A Java downloader has been recently discovered to have a low detection rate, which is suspected to have been linked to COVID-19 related phishing attacks.
What is happening
The name of the Java downloader is “Company PLP_Tax relief due to Covid-19 outbreak CI+PL.jar”. The name suggests that it may have been used for phishing attacks, using COVID-19 as a lure. Running this file resulted in the download of a new, undetected malware sample written in Node.js. This trojan has been named “QNodeService.”
- Node.js is mainly designed for web server development and is highly unlikely to be pre-installed on machines.
- It is suspected that the use of this uncommon platform has enabled the trojan to evade detection.
- The malware’s functions include downloading, uploading, and executing files; stealing credentials from browsers; and performing file management; among others.

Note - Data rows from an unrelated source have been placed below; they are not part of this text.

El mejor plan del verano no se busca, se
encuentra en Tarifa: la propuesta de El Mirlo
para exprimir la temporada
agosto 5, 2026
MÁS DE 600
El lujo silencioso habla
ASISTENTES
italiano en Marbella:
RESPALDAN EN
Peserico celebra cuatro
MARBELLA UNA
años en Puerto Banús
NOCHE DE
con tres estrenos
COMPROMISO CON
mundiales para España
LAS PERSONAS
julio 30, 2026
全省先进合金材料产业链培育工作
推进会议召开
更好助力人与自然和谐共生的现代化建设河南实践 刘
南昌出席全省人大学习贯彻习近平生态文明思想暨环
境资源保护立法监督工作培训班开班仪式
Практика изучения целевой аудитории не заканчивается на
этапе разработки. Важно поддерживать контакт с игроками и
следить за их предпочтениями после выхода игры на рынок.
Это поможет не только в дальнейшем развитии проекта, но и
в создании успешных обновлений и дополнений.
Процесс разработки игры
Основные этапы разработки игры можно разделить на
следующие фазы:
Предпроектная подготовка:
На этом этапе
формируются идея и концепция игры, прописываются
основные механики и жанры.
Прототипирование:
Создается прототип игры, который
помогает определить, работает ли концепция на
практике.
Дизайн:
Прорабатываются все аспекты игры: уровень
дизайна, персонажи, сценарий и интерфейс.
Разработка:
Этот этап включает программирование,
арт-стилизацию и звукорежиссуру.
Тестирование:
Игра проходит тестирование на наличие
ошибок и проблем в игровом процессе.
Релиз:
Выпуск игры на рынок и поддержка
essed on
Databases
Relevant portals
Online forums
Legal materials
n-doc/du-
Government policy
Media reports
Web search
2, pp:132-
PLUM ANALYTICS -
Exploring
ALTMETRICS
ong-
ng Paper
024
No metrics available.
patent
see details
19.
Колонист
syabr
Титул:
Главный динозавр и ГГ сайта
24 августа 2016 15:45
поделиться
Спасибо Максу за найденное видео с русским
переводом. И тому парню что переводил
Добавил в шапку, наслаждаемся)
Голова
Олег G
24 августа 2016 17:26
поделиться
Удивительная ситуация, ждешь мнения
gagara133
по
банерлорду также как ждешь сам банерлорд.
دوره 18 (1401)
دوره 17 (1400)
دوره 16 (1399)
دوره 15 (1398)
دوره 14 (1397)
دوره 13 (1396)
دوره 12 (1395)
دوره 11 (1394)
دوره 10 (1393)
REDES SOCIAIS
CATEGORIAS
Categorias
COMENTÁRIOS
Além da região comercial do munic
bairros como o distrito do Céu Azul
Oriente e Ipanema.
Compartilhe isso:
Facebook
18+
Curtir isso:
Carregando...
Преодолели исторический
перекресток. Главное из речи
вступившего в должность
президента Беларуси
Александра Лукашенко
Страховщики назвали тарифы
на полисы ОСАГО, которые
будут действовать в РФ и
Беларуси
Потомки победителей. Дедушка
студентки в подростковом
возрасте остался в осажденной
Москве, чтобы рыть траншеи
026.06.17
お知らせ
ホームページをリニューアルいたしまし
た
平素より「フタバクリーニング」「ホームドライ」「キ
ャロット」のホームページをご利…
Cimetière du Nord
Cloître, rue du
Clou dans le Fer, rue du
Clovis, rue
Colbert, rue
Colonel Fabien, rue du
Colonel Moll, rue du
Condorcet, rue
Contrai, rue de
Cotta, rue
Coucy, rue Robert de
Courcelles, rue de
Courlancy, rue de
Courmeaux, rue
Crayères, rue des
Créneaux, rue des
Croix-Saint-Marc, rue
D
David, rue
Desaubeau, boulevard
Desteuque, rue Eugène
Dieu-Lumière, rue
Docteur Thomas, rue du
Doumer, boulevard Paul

What the experts are saying
- As per Trend Micro, “A valid request path and access token are required to access files on the machine.”
- Although the malware currently focuses on Windows machines, the code indicates that “cross-platform compatibility may be a future goal.”
What you can do
Block malware from getting through potential entryways, such as email, networks, and endpoints.
- The HTTP-forward command permits the actors to download files without connecting the user’s personal computer.
- The trojan can also steal location and IP addresses, transfer the stolen information to C2, and download extra malware payloads.
Threat actors are constantly coming up with new ways to build malware and affect as many systems as possible without being detected. They give their malware cross-platform compatibility, use platforms not usually used to build malware, and maintain persistence.